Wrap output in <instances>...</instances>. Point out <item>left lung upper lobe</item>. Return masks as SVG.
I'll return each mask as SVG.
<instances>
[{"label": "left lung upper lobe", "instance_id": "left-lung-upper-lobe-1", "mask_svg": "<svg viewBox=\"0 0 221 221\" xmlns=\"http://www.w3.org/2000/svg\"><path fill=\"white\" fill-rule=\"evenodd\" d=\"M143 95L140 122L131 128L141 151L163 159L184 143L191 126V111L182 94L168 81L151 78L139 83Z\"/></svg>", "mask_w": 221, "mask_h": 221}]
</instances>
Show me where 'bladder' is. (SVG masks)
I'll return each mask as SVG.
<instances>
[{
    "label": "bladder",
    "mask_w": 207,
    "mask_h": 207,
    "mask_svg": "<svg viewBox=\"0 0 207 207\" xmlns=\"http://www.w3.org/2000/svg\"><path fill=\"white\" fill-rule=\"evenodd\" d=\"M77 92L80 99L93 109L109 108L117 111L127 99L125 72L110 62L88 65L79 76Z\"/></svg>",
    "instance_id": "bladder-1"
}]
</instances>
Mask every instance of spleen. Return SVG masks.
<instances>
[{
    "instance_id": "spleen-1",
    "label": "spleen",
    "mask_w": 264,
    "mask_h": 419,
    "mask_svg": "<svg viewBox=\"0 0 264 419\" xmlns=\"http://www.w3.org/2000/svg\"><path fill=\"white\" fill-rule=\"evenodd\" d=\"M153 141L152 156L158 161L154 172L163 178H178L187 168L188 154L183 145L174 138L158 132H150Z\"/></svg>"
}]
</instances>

----

# Your instructions
How many lines in the records above contain the string "spleen", counting only matches with the same letter case? Answer with the number alone.

# Completed task
3